## Task instructions
Extract every line in the entries that contains the string "Teaser", paying attention to uppercase and lowercase letters.

Dataset entries
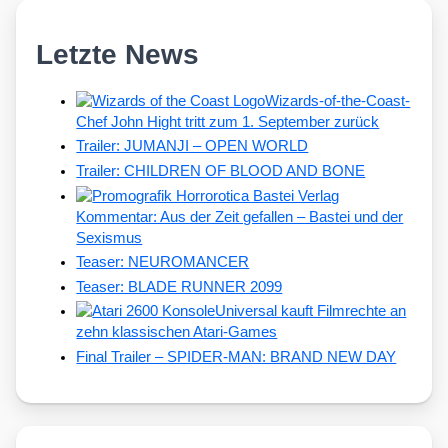
Letzte News
Wizards-of-the-Coast-
Chef John Hight tritt zum 1. September zurück
Trailer: JUMANJI – OPEN WORLD
Trailer: CHILDREN OF BLOOD AND BONE
Kommentar: Aus der Zeit gefallen – Bastei und der
Sexismus
Teaser: NEUROMANCER
Teaser: BLADE RUNNER 2099
Universal kauft Filmrechte an
zehn klassischen Atari-Games
Final Trailer – SPIDER-MAN: BRAND NEW DAY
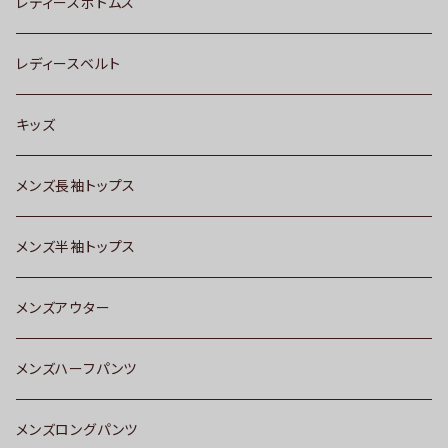
レディースボトムス
レディースベルト
キッズ
メンズ長袖トップス
メンズ半袖トップス
メンズアウター
メンズハーフパンツ
メンズロングパンツ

## Task response
Teaser: NEUROMANCER
Teaser: BLADE RUNNER 2099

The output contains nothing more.